Bersama dengan negara-negara lainnya, Indonesia berkomitmen untuk memerangi ketimpangan baik di dalam negara sendiri maupun antar negara sebagai bagian dari Tujuan Pembangunan Berkelanjutan (SDG 10). Di tingkat nasional, Indonesia telah menunjukkan komitmennya terhadap SDG 10 melalui Rencana Pembangunan Jangka Menengah Nasional (RPJMN) 2020-2024, yang bertujuan untuk mengurangi ketimpangan antar wilayah dan antar kelompok penduduk di antara tujuh agenda pembangunan tingkat tinggi.

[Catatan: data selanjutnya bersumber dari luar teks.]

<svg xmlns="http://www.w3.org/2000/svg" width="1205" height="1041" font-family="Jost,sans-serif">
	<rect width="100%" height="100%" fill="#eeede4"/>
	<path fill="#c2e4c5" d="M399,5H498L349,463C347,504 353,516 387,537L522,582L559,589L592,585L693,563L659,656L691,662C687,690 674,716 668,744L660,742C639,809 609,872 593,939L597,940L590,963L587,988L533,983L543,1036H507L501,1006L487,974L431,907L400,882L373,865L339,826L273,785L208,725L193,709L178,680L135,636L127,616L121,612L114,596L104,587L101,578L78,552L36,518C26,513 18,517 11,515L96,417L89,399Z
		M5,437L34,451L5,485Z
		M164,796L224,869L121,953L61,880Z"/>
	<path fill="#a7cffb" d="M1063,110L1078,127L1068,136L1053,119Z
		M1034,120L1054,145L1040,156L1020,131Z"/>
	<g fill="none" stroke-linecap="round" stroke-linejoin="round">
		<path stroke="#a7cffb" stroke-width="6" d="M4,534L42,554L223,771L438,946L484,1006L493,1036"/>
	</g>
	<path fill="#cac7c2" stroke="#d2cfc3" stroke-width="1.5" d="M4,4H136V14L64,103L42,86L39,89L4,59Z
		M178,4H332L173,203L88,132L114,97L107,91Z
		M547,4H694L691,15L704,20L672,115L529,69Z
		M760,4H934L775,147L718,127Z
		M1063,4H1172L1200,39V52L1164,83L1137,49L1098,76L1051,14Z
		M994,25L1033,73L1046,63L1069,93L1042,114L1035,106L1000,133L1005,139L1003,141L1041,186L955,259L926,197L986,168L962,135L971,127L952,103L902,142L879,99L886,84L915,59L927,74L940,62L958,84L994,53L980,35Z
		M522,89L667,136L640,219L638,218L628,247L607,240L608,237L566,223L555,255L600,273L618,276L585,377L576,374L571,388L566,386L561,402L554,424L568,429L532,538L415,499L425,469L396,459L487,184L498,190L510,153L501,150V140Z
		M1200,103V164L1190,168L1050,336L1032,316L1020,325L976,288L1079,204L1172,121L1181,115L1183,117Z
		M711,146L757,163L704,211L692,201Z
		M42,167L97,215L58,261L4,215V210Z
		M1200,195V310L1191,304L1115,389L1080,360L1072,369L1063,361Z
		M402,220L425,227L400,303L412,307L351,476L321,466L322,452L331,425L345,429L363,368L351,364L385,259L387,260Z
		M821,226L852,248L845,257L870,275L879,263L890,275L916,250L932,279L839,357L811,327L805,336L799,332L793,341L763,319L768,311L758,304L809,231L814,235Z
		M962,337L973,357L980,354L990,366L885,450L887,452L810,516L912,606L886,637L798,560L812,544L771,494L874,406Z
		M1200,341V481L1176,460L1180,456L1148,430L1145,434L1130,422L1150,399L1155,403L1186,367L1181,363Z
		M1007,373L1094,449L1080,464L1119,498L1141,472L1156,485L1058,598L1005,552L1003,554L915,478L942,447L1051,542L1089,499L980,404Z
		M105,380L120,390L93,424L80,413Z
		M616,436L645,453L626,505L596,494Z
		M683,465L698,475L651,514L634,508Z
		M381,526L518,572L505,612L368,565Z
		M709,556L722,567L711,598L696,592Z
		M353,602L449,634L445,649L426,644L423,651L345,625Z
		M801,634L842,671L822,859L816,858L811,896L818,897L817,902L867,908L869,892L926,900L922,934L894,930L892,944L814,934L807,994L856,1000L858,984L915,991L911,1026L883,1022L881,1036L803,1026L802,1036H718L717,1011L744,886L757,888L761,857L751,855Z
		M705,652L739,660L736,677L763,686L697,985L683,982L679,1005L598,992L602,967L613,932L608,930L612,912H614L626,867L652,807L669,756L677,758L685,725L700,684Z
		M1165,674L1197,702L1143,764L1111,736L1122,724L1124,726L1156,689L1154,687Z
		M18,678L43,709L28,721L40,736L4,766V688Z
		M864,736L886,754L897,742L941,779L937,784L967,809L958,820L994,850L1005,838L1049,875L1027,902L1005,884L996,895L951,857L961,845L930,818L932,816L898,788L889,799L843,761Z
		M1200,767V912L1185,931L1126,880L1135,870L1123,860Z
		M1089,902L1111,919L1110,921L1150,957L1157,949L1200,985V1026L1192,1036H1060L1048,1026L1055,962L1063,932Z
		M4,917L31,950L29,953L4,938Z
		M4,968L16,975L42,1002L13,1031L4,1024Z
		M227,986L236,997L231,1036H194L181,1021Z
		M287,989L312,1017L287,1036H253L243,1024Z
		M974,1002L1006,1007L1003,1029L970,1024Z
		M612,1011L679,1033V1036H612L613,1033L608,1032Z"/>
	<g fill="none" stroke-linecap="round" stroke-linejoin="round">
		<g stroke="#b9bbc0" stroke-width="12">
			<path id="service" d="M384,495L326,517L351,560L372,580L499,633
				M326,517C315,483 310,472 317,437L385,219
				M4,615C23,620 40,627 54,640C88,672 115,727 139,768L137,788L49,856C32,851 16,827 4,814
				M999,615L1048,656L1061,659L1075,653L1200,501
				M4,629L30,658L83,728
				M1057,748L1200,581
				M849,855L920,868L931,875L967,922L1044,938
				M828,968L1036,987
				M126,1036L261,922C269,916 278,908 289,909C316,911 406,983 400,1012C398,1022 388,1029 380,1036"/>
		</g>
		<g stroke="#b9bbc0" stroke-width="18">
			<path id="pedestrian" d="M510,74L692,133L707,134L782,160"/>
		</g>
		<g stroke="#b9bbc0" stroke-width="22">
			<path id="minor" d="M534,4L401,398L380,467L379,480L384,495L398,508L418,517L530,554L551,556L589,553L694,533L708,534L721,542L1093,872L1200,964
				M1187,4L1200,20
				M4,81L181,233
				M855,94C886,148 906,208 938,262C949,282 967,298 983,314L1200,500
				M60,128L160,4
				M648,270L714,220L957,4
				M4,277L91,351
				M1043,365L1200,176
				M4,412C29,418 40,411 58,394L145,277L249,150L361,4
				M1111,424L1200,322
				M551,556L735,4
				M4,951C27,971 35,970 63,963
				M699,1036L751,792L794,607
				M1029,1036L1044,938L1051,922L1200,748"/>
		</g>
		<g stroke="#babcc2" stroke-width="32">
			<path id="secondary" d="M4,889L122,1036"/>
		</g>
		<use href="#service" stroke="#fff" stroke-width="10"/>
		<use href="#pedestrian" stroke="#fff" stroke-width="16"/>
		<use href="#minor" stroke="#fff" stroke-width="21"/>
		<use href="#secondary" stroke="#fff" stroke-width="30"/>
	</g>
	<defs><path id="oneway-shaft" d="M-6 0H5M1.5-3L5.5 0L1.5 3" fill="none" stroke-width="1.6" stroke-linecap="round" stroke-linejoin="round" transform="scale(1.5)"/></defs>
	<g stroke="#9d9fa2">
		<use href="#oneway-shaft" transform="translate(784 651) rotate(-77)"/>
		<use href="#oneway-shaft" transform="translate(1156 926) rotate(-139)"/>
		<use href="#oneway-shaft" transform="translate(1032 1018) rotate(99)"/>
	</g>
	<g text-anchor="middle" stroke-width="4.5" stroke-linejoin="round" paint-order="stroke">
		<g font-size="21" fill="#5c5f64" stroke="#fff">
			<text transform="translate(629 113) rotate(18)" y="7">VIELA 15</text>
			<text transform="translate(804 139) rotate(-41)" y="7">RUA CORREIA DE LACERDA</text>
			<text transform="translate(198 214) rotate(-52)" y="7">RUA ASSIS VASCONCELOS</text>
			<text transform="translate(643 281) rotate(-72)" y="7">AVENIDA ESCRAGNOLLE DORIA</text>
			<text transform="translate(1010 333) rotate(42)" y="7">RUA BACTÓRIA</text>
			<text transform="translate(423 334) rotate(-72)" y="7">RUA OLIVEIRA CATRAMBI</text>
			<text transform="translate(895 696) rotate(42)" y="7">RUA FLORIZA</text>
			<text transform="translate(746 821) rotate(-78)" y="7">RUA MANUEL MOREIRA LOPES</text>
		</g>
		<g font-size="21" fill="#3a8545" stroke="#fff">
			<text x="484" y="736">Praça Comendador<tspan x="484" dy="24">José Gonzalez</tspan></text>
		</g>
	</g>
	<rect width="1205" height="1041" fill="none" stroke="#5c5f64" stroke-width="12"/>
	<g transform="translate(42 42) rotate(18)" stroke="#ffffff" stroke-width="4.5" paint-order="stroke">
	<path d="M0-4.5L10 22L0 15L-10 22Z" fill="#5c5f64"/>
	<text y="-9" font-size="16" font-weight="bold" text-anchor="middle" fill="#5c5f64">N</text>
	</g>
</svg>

Secara praktik, peta jalan SDG Indonesia bertujuan untuk mengurangi ketimpangan melalui paket kebijakan pertumbuhan yang “berpihak pada rakyat miskin” dan sensitif terhadap kerentanan. Ini termasuk kebijakan fiskal yang mendukung redistribusi, membuat sistem pajak lebih adil, meningkatkan kebijakan untuk usaha mikro, kecil dan menengah, memperkuat ekonomi pedesaan, perubahan pada akses lahan dan menstabilkan harga pangan.

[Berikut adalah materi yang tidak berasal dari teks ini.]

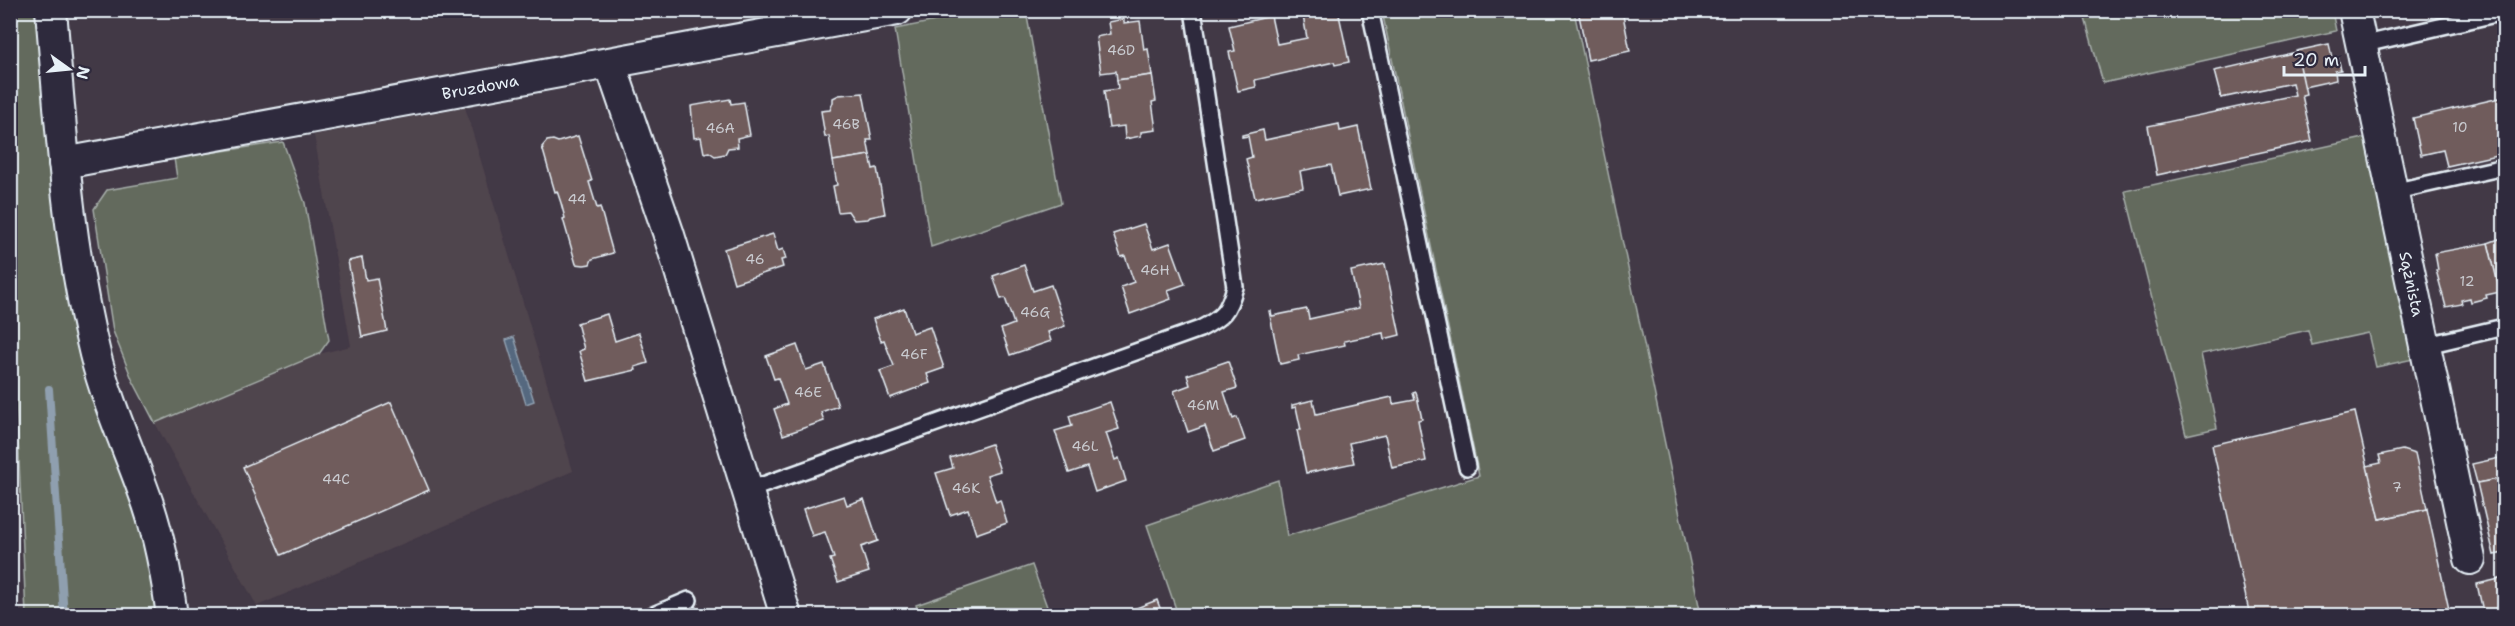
<svg xmlns="http://www.w3.org/2000/svg" width="2515" height="626" viewBox="0 0 2515 626" font-family="'Shantell Sans',sans-serif">
<style>
.built{fill:#50444d}
.green{fill:#646a5d;stroke:#a6aeaa;stroke-width:1.5}
.water{fill:#54687f;stroke:#8f9faf;stroke-width:1.5}
.lines{fill:none;stroke-linecap:round;stroke-linejoin:round}
.stream{stroke:#8f9faf;stroke-width:8}
.building{fill:#6f5c5c;stroke:#e8f1f8;stroke-width:1.5}
.service-casing{stroke:#e8f1f8;stroke-width:20}
.minor-casing{stroke:#e8f1f8;stroke-width:34}
.service{stroke:#2f2a3d;stroke-width:15}
.minor{stroke:#2f2a3d;stroke-width:30}
.labels{text-anchor:middle;dominant-baseline:central;stroke-width:6;stroke-linejoin:round;paint-order:stroke}
.number-label{font-size:14px;fill:#caccd1}
.street-label{font-size:16px;fill:#e8f1f8;stroke:#2f2a3d}
</style>
<rect width="100%" height="100%" fill="#423946"/>
<filter id="ink" filterUnits="userSpaceOnUse"><feTurbulence type="fractalNoise" baseFrequency=".0167" numOctaves="2"/><feDisplacementMap in="SourceGraphic" scale="12" xChannelSelector="R" yChannelSelector="G"/><feConvolveMatrix kernelMatrix="1 2 1 2 8 2 1 2 1" color-interpolation-filters="sRGB"/></filter>
<g filter="url(#ink)">
<polygon class="built" points="465,107 573,471 257,606 155,423 319,354 351,346 314,135"/>
<g class="green">
<polygon points="10,11 42,11 51,143 149,549 159,615 26,615 11,285"/>
<polygon points="986,11 1026,11 1061,203 931,247 895,29"/>
<polygon points="1382,11 1574,11 1701,615 1178,615 1147,525 1278,480 1287,536 1479,476"/>
<polygon points="2083,11 2332,11 2336,31 2103,83"/>
<polygon points="2373,136 2418,358 2376,367 2368,333 2312,345 2308,330 2201,354 2217,428 2186,435 2125,191"/>
<polygon points="283,142 305,203 329,340 319,354 155,423 132,379 113,331 94,209 107,190 177,178 174,158"/>
<polygon points="1032,565 1050,615 919,615 916,605"/>
</g>
<polygon class="water" points="514,337 534,401 526,404 506,340"/>
<g class="lines">
<polyline class="stream" points="49,389 64,616"/>
</g>
<g class="building">
<polygon points="1302,10 1338,10 1349,62 1335,65 1334,62 1255,80 1256,87 1238,91 1229,52 1235,51 1229,26 1271,16 1277,44 1307,38"/>
<polygon points="1578,10 1601,10 1601,13 1622,10 1630,51 1588,60"/>
<polygon points="1124,19 1124,23 1140,21 1144,50 1148,49 1152,75 1117,80 1116,71 1101,73 1096,37 1110,34 1108,22"/>
<polygon points="2329,44 2332,58 2338,57 2341,70 2335,71 2336,80 2304,87 2296,51"/>
<polygon points="2297,52 2306,94 2302,95 2312,141 2157,175 2148,126 2295,95 2292,83 2221,98 2214,71"/>
<polygon points="1152,75 1156,101 1152,102 1156,130 1141,132 1141,136 1125,139 1124,126 1109,128 1104,91 1118,89 1117,80"/>
<polygon points="863,93 872,140 867,140 870,155 833,161 829,136 825,137 821,111 830,110 833,102 833,98 839,95"/>
<polygon points="2504,97 2504,136 2497,138 2501,154 2447,166 2443,150 2421,155 2413,118"/>
<polygon points="730,99 731,104 744,102 750,135 737,138 738,147 728,148 725,154 715,156 709,152 704,153 701,137 694,138 691,106"/>
<polygon points="1339,124 1340,131 1358,127 1371,189 1338,196 1331,165 1300,171 1303,188 1255,198 1246,159 1252,157 1248,136 1242,137 1242,135 1263,130 1265,140"/>
<polygon points="578,136 592,181 589,182 597,208 600,207 613,253 592,259 590,264 584,265 576,264 563,219 565,218 561,203 557,191 555,192 542,147 547,141 553,140 558,142"/>
<polygon points="870,155 873,169 877,168 885,214 870,217 868,219 854,220 848,211 838,212 833,186 837,185 833,161"/>
<polygon points="1144,224 1153,249 1170,243 1185,284 1168,290 1171,299 1130,314 1121,287 1134,282 1125,256 1121,257 1113,234"/>
<polygon points="773,234 778,251 783,249 786,259 781,260 783,267 734,283 724,249"/>
<polygon points="2504,237 2504,291 2500,292 2488,243"/>
<polygon points="2488,243 2500,292 2486,295 2487,298 2471,302 2470,298 2461,300 2462,304 2446,307 2436,270 2438,270 2435,253"/>
<polygon points="362,258 366,280 377,278 387,331 362,337 348,261"/>
<polygon points="1385,264 1400,335 1384,339 1383,333 1344,341 1345,345 1298,355 1299,360 1280,364 1269,311 1271,311 1272,316 1307,309 1309,319 1359,308 1351,271"/>
<polygon points="1024,265 1033,291 1051,285 1065,326 1048,332 1051,341 1010,355 1001,329 1014,324 1005,298 1001,299 993,276"/>
<polygon points="904,308 912,333 930,327 944,368 927,374 930,383 890,398 880,371 894,366 884,340 881,341 873,319"/>
<polygon points="607,314 615,341 639,333 648,363 635,367 636,370 588,381 579,351 584,349 577,323"/>
<polygon points="797,345 806,370 824,364 838,406 821,412 824,421 783,435 774,409 787,404 778,378 774,379 766,356"/>
<polygon points="1228,361 1237,388 1224,392 1233,419 1237,417 1245,440 1214,451 1205,426 1188,432 1174,391 1190,385 1187,375"/>
<polygon points="1416,392 1422,419 1418,420 1426,461 1392,468 1385,435 1349,443 1354,463 1306,473 1297,430 1301,430 1296,407 1292,408 1292,405 1313,400 1316,414 1392,397 1393,404 1415,400 1413,393"/>
<polygon points="391,402 429,490 281,555 243,467"/>
<polygon points="1110,402 1119,429 1106,433 1115,460 1119,458 1126,481 1095,492 1087,467 1069,473 1055,431 1072,426 1069,416"/>
<polygon points="2355,412 2380,519 2427,509 2450,614 2250,616 2212,445"/>
<polygon points="991,444 1000,471 987,475 996,502 1000,500 1007,523 976,534 968,509 950,515 936,473 953,468 950,458"/>
<polygon points="2402,450 2415,454 2427,509 2380,519 2367,466 2381,463 2379,455"/>
<polygon points="2504,457 2504,478 2477,483 2472,464"/>
<polygon points="2504,478 2504,553 2494,555 2477,483"/>
<polygon points="844,496 847,505 864,499 878,541 861,547 869,572 838,582 830,559 834,558 825,532 812,536 803,509"/>
<polygon points="2504,578 2504,611 2484,616 2477,584"/>
<polygon points="1157,600 1163,616 1136,616 1134,609"/>
</g>
<g class="lines">
<defs>
<g id="service">
<polyline points="1370,10 1467,467"/>
<polyline points="2361,45 2504,12"/>
<polyline points="2392,192 2504,167"/>
<polyline points="2423,346 2504,327"/>
<path d="M749 490 1200 329C1223 317 1228 312 1235 287L1193 10"/>
<polyline points="651,616 689,600"/>
</g>
<g id="minor">
<path d="M51 10C61 125 67 242 95 354 108 406 131 454 148 504 160 540 167 578 172 616"/>
<path id="s1" d="M2354 10 2470 559"/>
<polyline points="610,63 668,232 786,616"/>
<path id="s2" d="M64 163 897 10"/>
</g>
</defs>
<use href="#service" class="service-casing"/>
<use href="#minor" class="minor-casing"/>
<use href="#service" class="service"/>
<use href="#minor" class="minor"/>
</g>
</g>
<g class="labels">
<g class="number-label">
<text x="1121" y="50">46D</text>
<text x="846" y="124">46B</text>
<text x="2460" y="127">10</text>
<text x="720" y="128">46A</text>
<text x="577" y="199">44</text>
<text x="755" y="259">46</text>
<text x="1155" y="270">46H</text>
<text x="2467" y="281">12</text>
<text x="1035" y="312">46G</text>
<text x="914" y="354">46F</text>
<text x="808" y="392">46E</text>
<text x="1203" y="405">46M</text>
<text x="1085" y="446">46L</text>
<text x="336" y="479">44C</text>
<text x="2397" y="487">7</text>
<text x="966" y="488">46K</text>
</g>
<g class="street-label">
<text stroke="none"><textPath href="#s2" startOffset="423">Bruzdowa</textPath></text>
<text stroke="none"><textPath href="#s1" startOffset="280">Sążnista</textPath></text>
</g>
</g>
<rect width="2515" height="626" fill="none" stroke="#2f2a3d" stroke-width="36"/>
<rect x="18" y="18" width="2479" height="590" fill="none" stroke="#e8f1f8" stroke-width="2" filter="url(#ink)"/>
<g transform="translate(69 69) rotate(105)" stroke="#2f2a3d" stroke-width="4.5" paint-order="stroke">
<path d="M0-4.5L10 22L0 15L-10 22Z" fill="#e8f1f8"/>
<text y="-9" font-size="16" font-weight="bold" text-anchor="middle" fill="#e8f1f8">N</text>
</g>
<path d="M2284 66v9h81v-9" fill="none" stroke="#e8f1f8" stroke-width="3"/>
<text x="2293" y="66" font-size="18" fill="#e8f1f8" stroke="#2f2a3d" stroke-width="4.5" paint-order="stroke">20 m</text>
</svg>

Namun masalah ketimpangan di Indonesia masih besar, dan sudah berlangsung selama beberapa dekade. Mulai dari masa kolonial hingga tahun-tahun yang tidak menentu setelah kemerdekaan, lalu masa pertumbuhan intensif di bawah pemerintahan otoriter, hingga kehancuran dan pemulihan ekonomi. Menurut World Inequality Report, saat ini 10 persen penduduk terkaya berpenghasilan sekitar 19 kali lipat dari 50 persen penduduk termiskin di Indonesia. Meskipun terjadi peningkatan signifikan dalam pendapatan rata-rata di Indonesia dari tahun 1950-an hingga hari ini, kesenjangan antara si kaya dan si miskin tidak berkurang, dan hampir sama lebarnya dengan kesenjangan terlebar dalam beberapa dekade terakhir.